A large-population study found that people with high levels of lithium in their local drinking water were less likely to get dementia.
Dementia is one of the most common healthcare conditions afflicting older Americans. As of 2012, 8.8% of American seniors had been diagnosed with dementia.
Despite the prevalence of the disorder, there is no effective treatment to delay the onset of dementia, nor lessen its disabling effects. With no cure in sight, preventing dementia has been an important public health and economic concern.
Analysis of the environmental risk factors associated with dementia suggests that one preventive mechanism could be hidden in our drinking water: A nationwide study in Denmark may have uncovered a link between the levels of naturally occurring lithium in drinking water and the incidence of dementia.

Certain modifiable risk factors associated with dementia, such as diet and physical activity levels, are understood by physicians as important targets for intervention. But because dementia is not a specific disease – rather a group of conditions, characterized by impaired brain function – its environmental risk factors are less understood.
Research in recent decades has considered whether lithium exposure is one of those factors, as well as whether its affects are positive or negative.
Lithium compounds have been used in certain psychiatric medications since the 1870s, and it’s considered the standard treatment for bipolar disorder (where it’s used to stabilize mood). A 1999 study by researchers at the Universidad Autónoma de Madrid also noted lithium’s preventive potential, finding that the drug protects against a form of neurodegeneration commonly associated with Alzheimer’s disease.
Research on lithium’s effect on dementia outside the lab, however, has been minimal.
The Danish dementia study – led by chief author Dr. Lars Vedel Kessing of the University of Copenhagen – is one of few research initiatives (if not the only) to assess how variable levels of lithium exposure have affected a population.
Based on 151 drinking water samples from across the country, Kessing and colleagues first developed a map of lithium levels in drinking water for all 275 historical municipalities in Denmark.
Using tap water samples and data from medical records, the research compared dementia rates to lithium levels in drinking water.
Using that knowledge, they then compared long-term exposure to naturally occurring microlevels of lithium in drinking water among two populations: 73,731 patients who had been diagnosed with dementia, and 733,653 control individuals. (The team crunched their demographic and diagnosis data from medical records.)
The researchers found that the level of lithium exposure was lower among patients with a diagnosis of dementia than for those in the control group. And compared to those who only got 2-5 micrograms of lithium per liter in their drinking water, the population that had at least 15 micrograms in their water had a 17% decrease in incidence of dementia.
Findings in the middle, however, were a bit murkier: Exposure to moderate lithium levels (between 5.1 and 10 micrograms per liter) increased the risk of dementia by 22% compared with low levels (between 2-5 micrograms per liter).
If anything, that grey area suggests that only high levels of lithium exposure could have a preventive effect on dementia. Yet that doesn’t diminish the potential for heightened lithium levels in water to have preventive value; in normal tap water, lithium exists at far lower levels than is delivered medicinally (for bipolar disorders or other diseases).
Of course, much more research would need to be done to establish a cause-and-effect relationship between dementia – or a lack thereof – and lithium exposure levels.

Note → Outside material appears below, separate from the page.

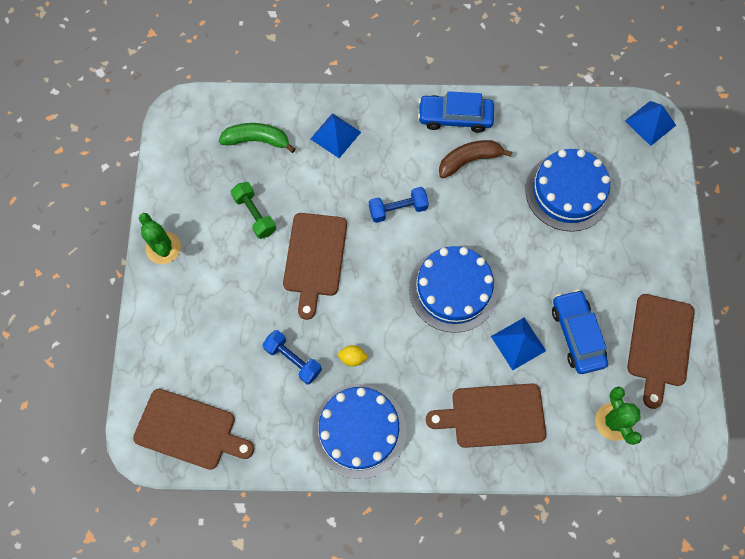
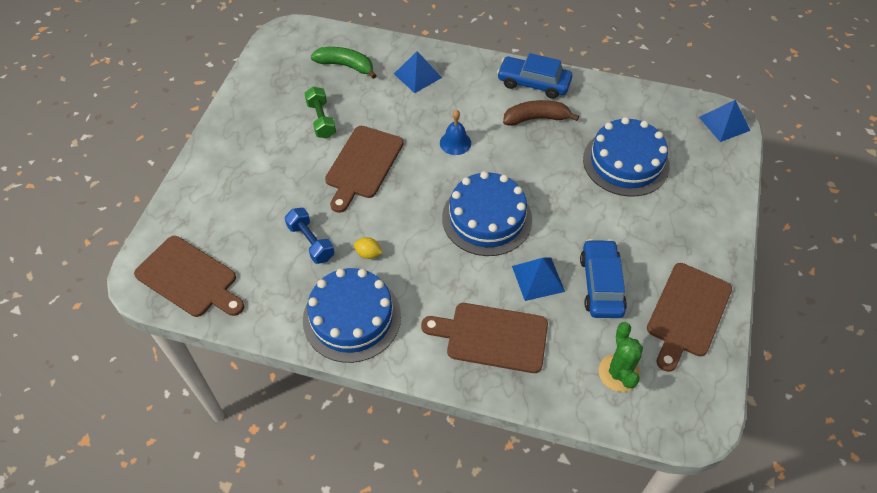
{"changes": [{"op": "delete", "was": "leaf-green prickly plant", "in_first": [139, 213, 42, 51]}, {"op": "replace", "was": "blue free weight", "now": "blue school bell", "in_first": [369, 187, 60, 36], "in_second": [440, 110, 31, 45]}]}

While a large population study like this one has merit for linking higher exposure to dementia reduction, it can’t speak to how (or why) the variable exposure rates could be manipulated for preventive effect.

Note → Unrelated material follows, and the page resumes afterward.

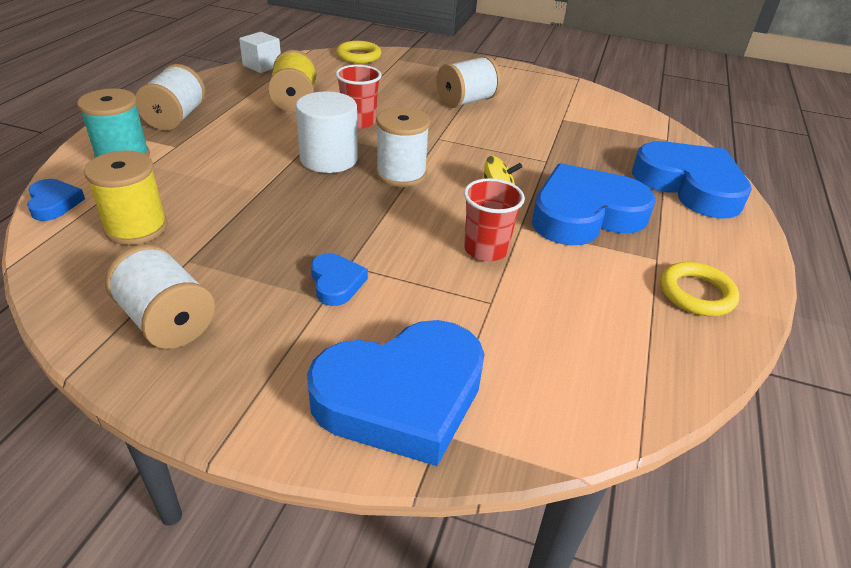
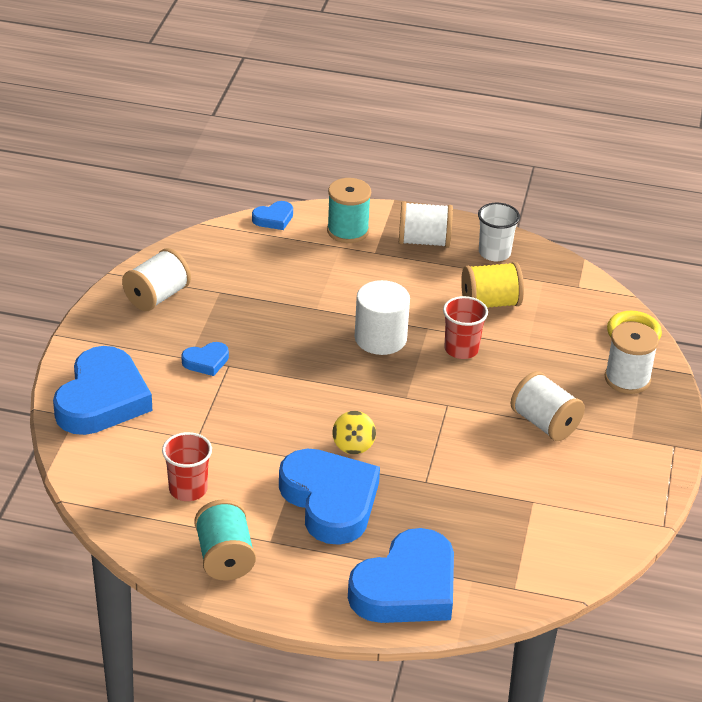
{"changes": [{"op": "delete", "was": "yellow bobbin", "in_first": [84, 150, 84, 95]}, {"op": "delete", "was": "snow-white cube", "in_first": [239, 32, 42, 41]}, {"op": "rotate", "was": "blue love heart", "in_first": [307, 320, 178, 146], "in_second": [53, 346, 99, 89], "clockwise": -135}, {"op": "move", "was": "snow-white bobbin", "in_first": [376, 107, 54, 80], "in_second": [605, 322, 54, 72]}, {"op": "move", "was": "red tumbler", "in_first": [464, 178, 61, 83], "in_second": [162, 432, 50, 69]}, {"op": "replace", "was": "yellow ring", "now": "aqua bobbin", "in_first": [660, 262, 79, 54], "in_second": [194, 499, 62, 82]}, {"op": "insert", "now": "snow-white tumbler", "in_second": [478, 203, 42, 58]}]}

The study’s investigation of nationwide water samples bears more consideration as well; as with many other diagnoses, environmental risk factors related to location often have a lot to do with socioeconomic issues like poverty and access to care. (US research from both the Harvard School of Public Health and the Aetna Foundation, for example, has found an individual’s zip code to be a better predictor of health than his or her genetic code.)
The researchers seemed to acknowledge as much in their work, concluding that: “Long-term increased lithium exposure in drinking water may be associated with a lower incidence of dementia in a nonlinear way; however, confounding from other factors associated with municipality of residence cannot be excluded.”
Nonetheless, a better understanding of the relationship between lithium and dementia – as well as further long-term study on the drug’s effects in dementia-prone populations – could ultimately help lower dementia rates.
The original study “Association of Lithium in Drinking Water With the Incidence of Dementia” was published in the journal JAMA Psychiatry. Full information is available here.
Source Notes: 2012 dementia rates were sourced from a January 2017 study in JAMA Internal Medicine. The 1999 study referenced was entitled “Lithium protects cultured neurons against beta-amyloid-induced neurodegeneration.”